▶ [What is being asked]: Check each line of the records below and collect those that include the word "Hoang".

▶ [Supplied data]:
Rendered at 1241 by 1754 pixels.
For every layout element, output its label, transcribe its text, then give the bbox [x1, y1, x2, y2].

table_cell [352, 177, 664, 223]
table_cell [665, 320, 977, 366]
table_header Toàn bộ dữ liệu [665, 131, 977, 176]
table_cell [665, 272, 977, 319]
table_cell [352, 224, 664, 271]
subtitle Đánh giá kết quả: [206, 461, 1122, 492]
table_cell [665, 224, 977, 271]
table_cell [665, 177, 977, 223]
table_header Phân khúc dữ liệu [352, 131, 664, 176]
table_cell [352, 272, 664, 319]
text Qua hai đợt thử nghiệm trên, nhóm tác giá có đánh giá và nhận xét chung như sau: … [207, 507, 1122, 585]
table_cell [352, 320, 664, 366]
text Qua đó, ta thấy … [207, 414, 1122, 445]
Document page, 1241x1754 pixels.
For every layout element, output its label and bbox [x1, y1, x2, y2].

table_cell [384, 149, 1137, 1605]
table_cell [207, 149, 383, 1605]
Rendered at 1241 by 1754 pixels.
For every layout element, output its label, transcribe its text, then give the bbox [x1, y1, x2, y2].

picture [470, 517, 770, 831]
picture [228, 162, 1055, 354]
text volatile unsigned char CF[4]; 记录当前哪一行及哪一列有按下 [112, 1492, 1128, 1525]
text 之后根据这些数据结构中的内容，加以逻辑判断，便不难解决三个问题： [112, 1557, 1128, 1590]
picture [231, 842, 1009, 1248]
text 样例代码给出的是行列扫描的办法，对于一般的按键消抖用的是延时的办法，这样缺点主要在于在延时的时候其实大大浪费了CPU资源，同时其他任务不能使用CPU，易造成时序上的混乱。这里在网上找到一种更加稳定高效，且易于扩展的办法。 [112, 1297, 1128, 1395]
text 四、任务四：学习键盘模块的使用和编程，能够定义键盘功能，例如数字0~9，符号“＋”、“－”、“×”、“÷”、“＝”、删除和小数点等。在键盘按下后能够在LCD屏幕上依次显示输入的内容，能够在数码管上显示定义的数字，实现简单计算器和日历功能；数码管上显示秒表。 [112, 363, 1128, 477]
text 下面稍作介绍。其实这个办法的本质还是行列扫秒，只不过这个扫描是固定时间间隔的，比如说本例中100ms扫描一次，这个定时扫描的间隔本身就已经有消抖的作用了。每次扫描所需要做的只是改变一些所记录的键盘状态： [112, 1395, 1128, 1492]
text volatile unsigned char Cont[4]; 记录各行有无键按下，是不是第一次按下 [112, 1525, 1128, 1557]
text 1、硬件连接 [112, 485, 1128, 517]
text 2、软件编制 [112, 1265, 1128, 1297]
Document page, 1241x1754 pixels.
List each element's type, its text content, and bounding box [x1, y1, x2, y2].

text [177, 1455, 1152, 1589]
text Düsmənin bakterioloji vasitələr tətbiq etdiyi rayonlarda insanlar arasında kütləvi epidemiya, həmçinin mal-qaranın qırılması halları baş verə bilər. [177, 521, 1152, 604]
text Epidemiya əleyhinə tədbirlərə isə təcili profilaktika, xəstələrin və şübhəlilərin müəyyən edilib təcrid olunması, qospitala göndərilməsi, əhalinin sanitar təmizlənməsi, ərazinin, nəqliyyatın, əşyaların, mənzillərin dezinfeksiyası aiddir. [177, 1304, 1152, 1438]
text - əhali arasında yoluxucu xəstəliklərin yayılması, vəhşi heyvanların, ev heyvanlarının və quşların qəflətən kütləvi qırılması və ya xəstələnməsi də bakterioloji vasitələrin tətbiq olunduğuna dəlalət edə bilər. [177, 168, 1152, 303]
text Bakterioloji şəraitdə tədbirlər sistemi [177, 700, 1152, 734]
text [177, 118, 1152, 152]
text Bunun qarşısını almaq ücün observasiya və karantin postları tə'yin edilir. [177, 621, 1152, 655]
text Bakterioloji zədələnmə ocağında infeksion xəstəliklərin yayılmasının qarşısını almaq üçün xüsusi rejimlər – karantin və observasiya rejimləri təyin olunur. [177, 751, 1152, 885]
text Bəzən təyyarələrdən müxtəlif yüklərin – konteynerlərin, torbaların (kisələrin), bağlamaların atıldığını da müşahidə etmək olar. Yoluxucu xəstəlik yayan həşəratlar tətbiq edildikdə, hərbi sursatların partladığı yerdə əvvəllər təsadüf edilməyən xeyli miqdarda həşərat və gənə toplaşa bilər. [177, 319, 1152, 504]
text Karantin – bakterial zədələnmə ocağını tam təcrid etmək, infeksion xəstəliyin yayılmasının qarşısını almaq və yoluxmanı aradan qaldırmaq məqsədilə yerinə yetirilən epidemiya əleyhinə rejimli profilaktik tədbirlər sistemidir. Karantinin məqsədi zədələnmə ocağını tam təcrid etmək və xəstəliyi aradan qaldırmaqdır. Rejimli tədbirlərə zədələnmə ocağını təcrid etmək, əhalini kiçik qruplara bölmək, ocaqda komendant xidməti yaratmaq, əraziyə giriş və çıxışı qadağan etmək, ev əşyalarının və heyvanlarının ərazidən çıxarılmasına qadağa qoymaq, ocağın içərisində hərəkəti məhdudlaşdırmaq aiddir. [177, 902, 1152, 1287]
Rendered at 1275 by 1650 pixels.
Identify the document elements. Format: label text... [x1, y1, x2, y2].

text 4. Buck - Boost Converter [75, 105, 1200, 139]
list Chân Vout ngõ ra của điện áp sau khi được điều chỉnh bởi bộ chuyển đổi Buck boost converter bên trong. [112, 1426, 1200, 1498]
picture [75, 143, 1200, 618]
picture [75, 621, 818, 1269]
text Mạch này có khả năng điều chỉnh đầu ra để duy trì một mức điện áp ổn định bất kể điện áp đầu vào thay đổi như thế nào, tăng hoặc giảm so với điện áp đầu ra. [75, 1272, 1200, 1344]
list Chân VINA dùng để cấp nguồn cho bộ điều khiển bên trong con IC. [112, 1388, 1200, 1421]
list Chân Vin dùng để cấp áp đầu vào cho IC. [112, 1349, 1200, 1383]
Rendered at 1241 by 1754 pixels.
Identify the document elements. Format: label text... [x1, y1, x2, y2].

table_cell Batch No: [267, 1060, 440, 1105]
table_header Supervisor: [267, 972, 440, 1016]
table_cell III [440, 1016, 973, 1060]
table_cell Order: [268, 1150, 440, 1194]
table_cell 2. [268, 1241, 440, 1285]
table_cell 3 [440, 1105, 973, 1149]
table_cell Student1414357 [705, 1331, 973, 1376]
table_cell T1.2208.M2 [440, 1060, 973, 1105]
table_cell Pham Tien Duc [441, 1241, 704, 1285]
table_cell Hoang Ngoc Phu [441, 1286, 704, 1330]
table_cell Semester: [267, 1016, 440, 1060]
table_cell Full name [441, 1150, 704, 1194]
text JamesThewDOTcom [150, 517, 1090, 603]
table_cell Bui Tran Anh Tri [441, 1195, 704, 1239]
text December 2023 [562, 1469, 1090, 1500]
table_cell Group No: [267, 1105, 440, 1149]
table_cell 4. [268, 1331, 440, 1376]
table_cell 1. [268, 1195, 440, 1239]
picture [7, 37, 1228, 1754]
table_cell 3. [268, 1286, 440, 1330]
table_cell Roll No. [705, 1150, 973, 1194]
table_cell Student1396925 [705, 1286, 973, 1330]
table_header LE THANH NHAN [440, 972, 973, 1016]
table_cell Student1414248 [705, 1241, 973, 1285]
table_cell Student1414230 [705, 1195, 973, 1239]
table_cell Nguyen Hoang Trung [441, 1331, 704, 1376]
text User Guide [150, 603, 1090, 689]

▶ [Worked solution]:
table_cell Hoang Ngoc Phu [441, 1286, 704, 1330]
table_cell Nguyen Hoang Trung [441, 1331, 704, 1376]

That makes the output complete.